• Exercise data:
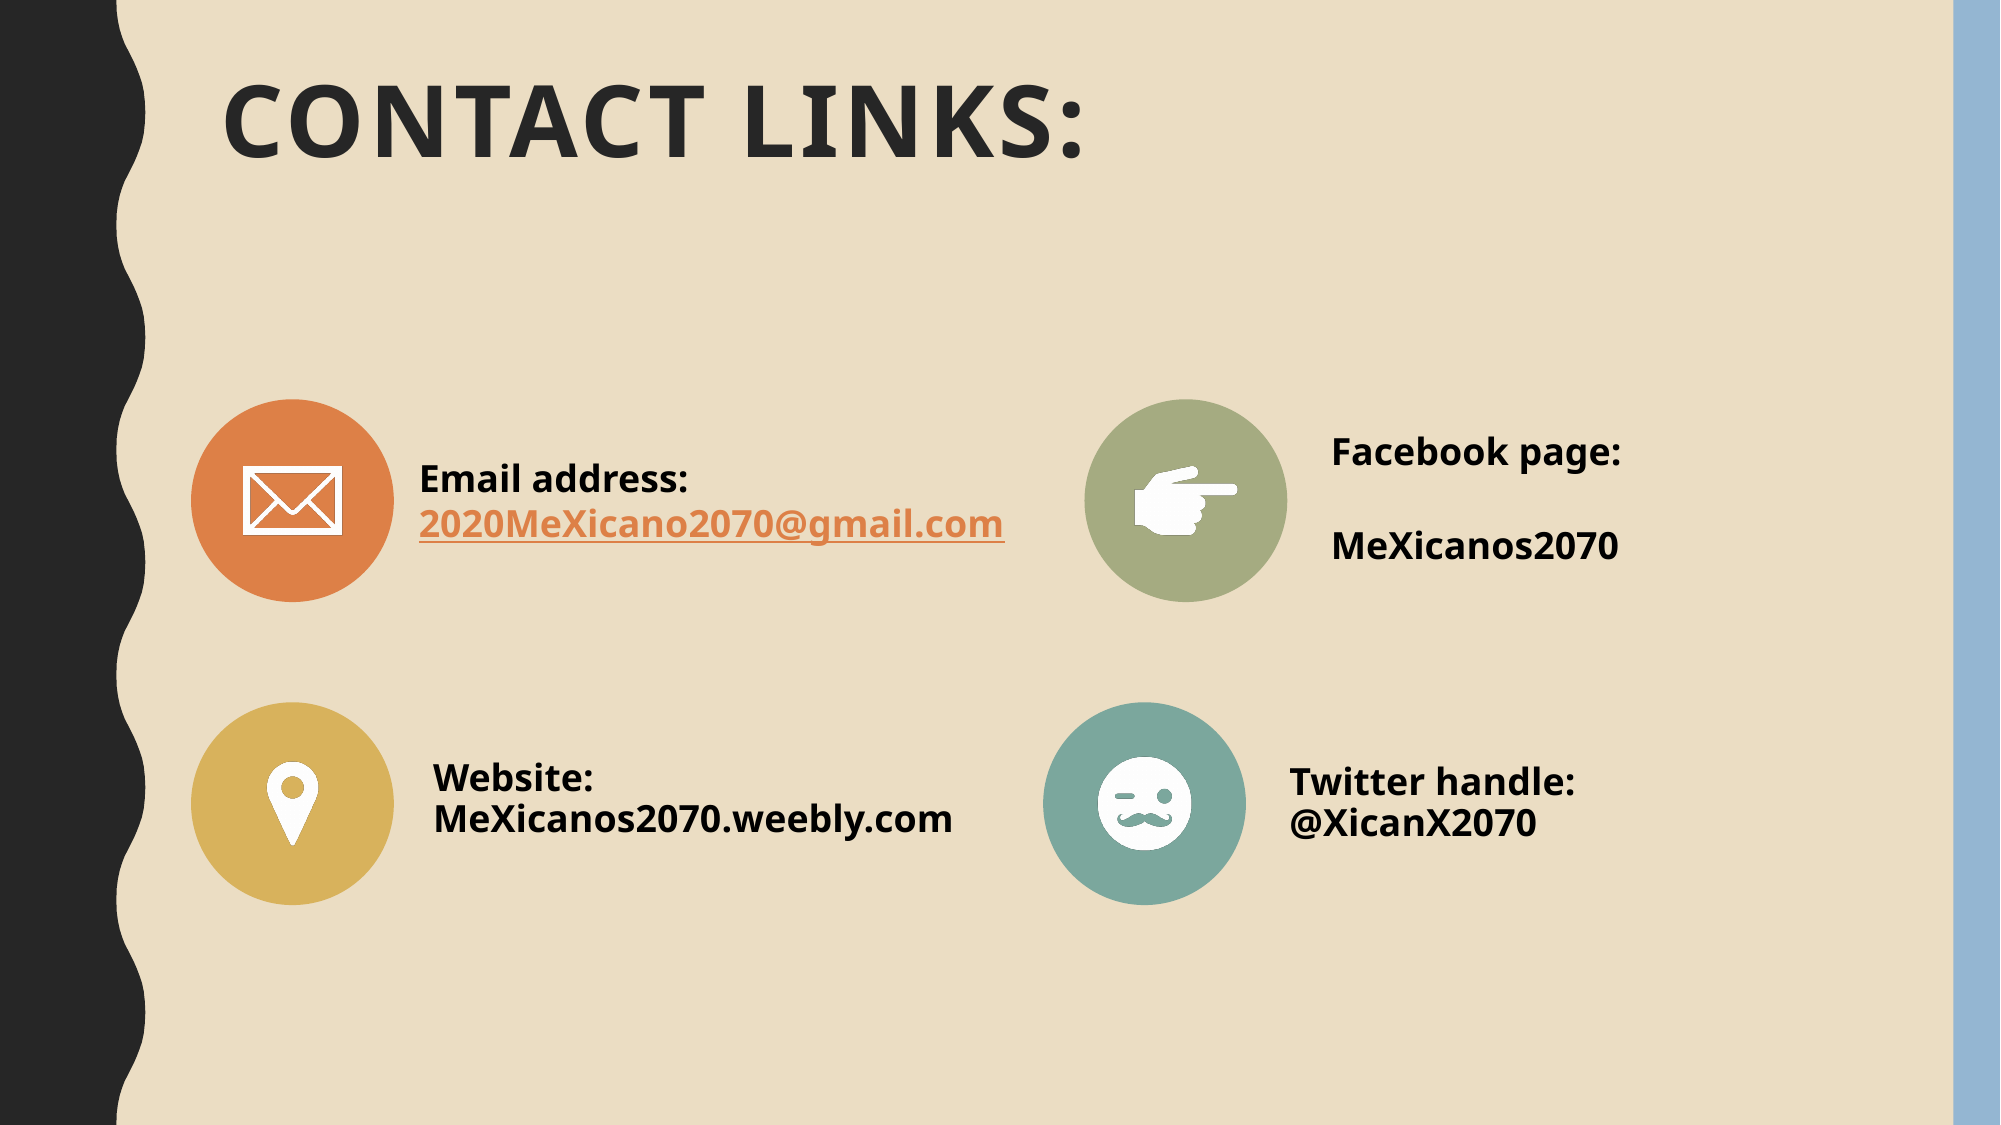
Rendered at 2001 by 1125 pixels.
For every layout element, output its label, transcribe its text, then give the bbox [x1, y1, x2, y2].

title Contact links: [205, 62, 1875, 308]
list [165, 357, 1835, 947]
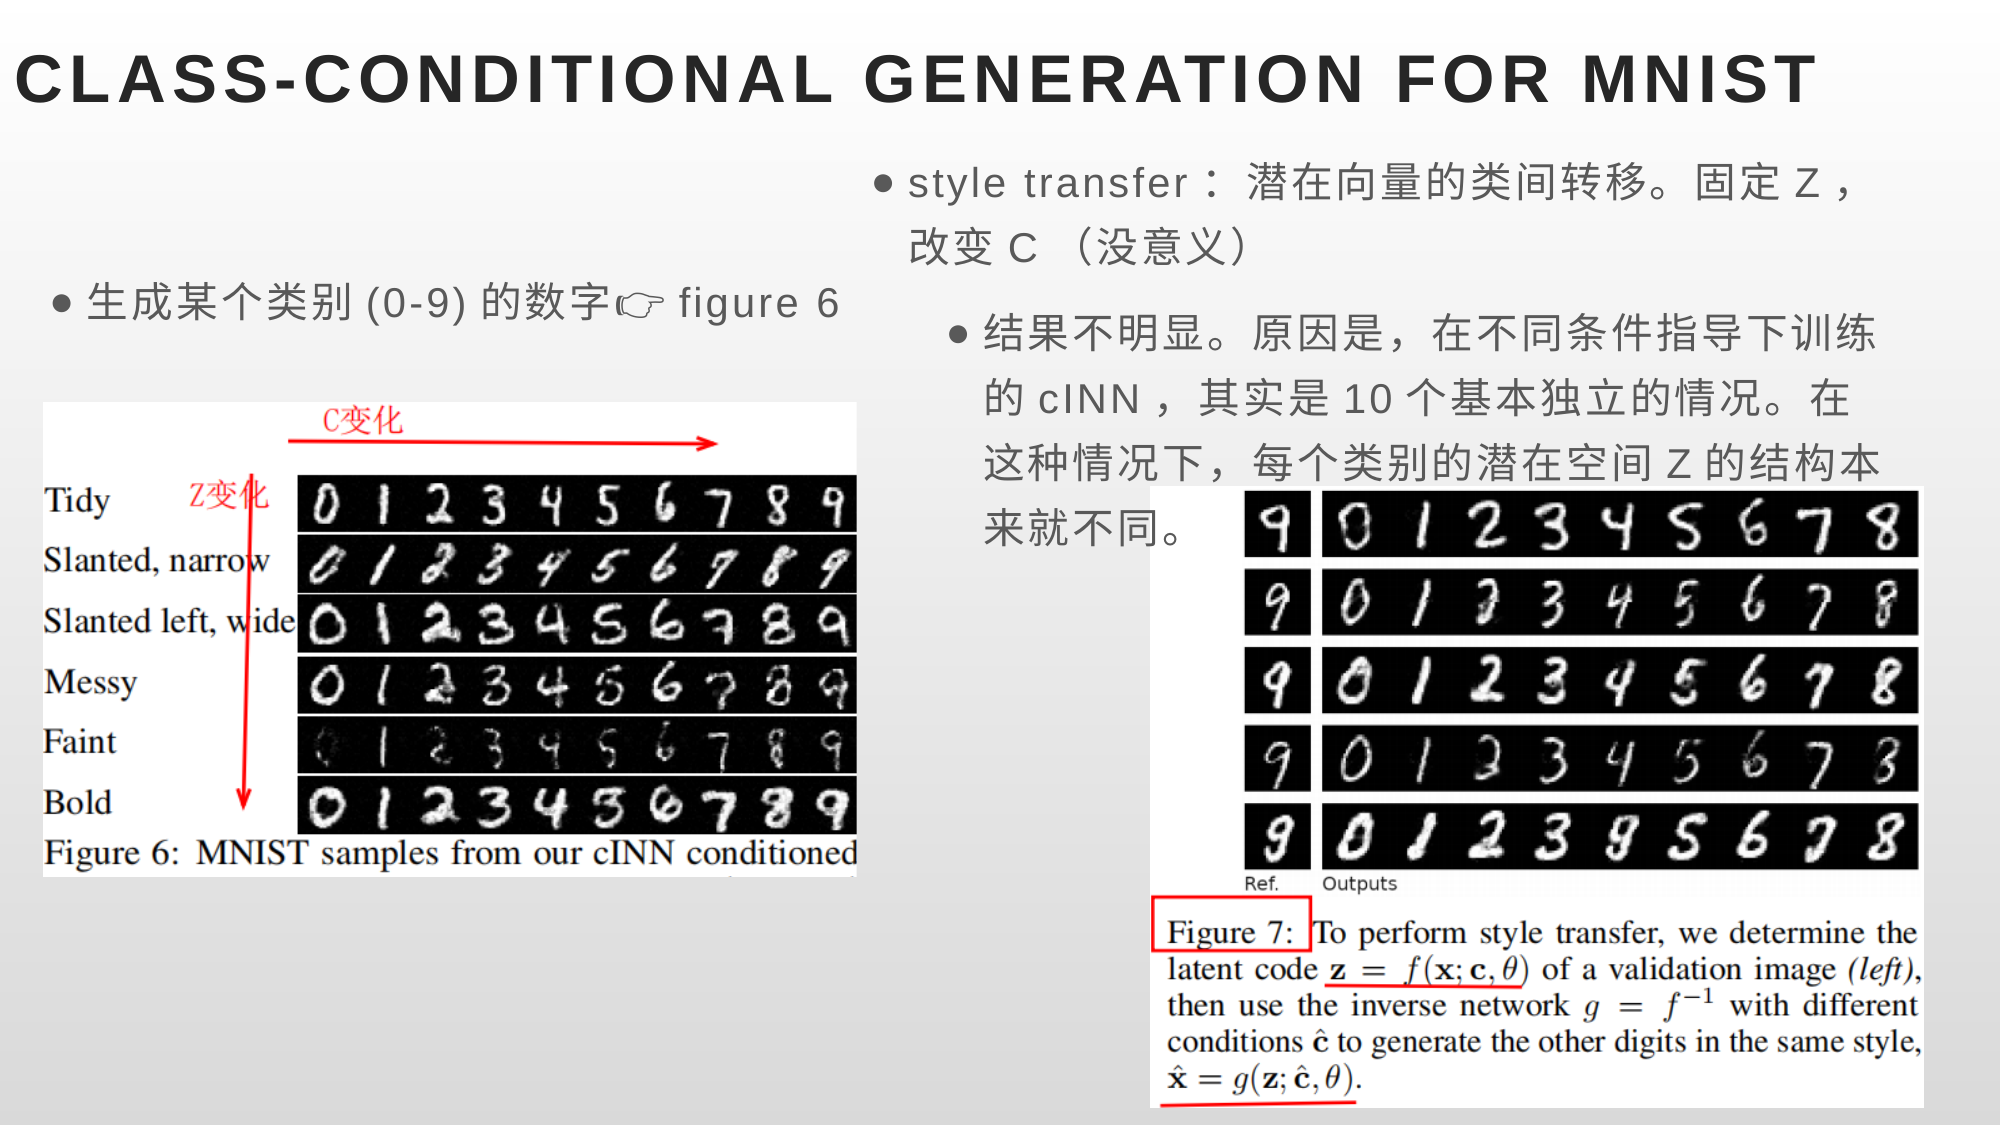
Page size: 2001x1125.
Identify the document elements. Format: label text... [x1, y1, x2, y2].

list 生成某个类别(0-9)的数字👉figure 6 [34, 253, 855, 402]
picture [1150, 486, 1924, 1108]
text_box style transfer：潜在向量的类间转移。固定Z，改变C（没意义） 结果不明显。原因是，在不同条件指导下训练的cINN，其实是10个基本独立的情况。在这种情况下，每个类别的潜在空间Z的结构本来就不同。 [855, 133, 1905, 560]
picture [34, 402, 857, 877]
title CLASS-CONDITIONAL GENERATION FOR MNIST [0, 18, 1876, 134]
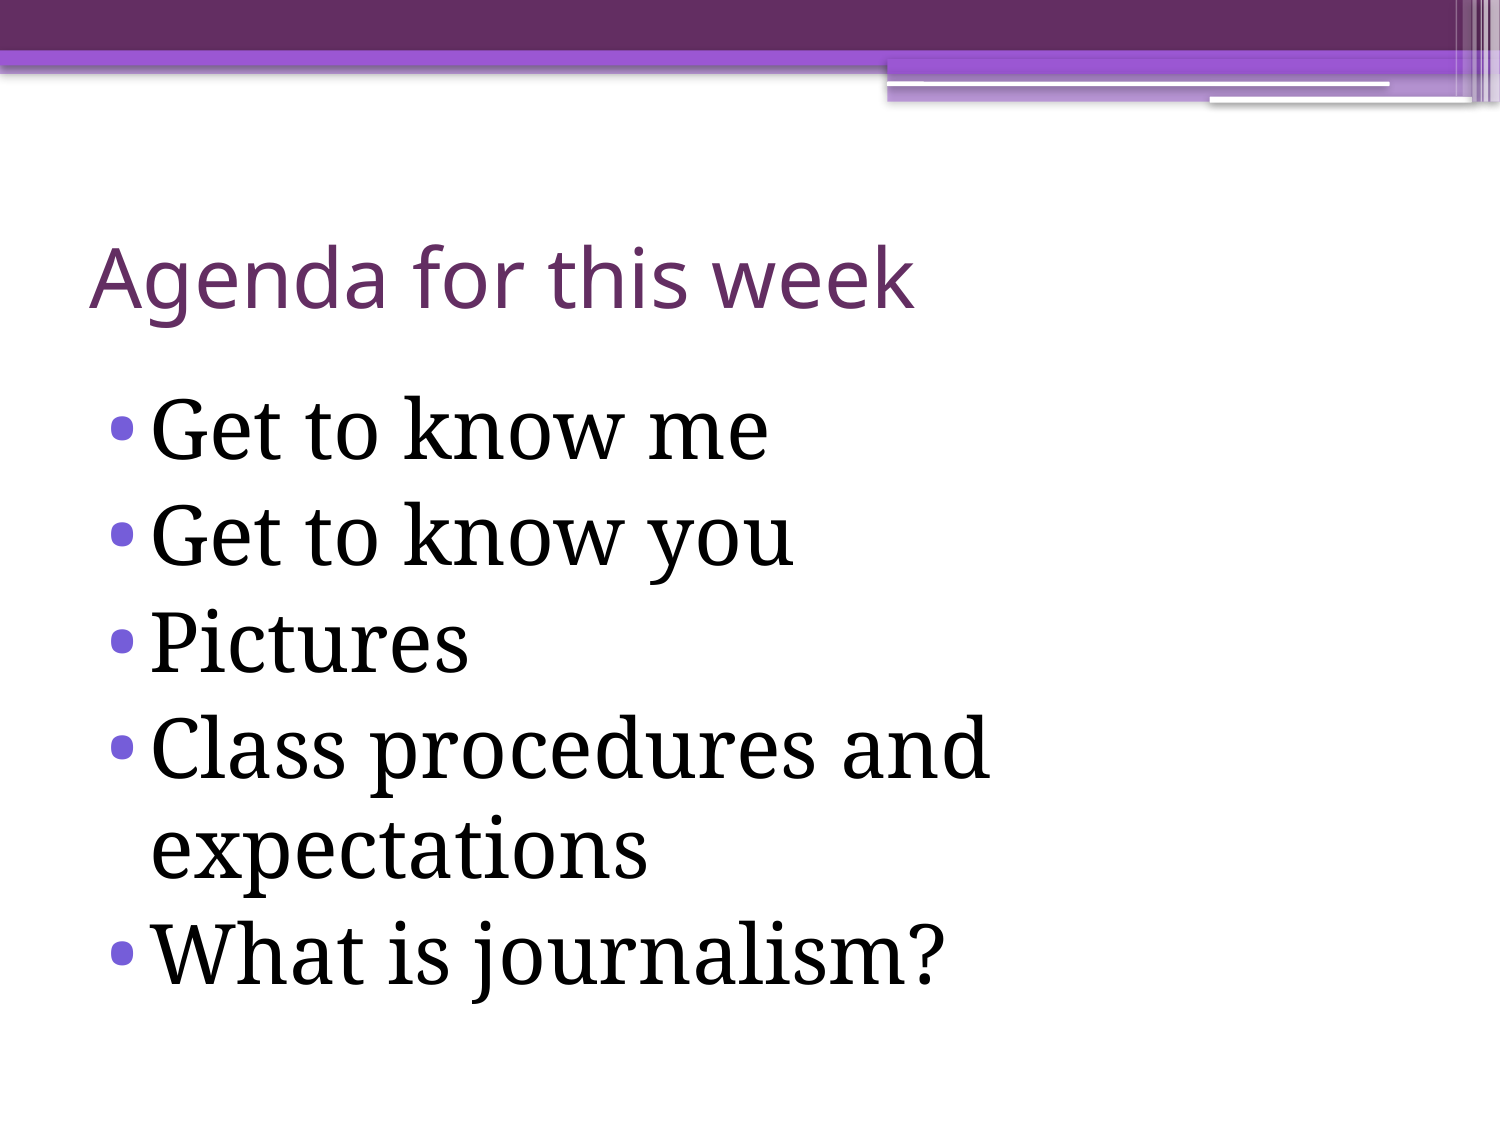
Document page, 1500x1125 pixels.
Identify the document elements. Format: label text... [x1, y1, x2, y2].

• What you are asked to do: Across the listing above, how many lines include the string "pixels"? Answer with a single number.

• Reply to the task: 2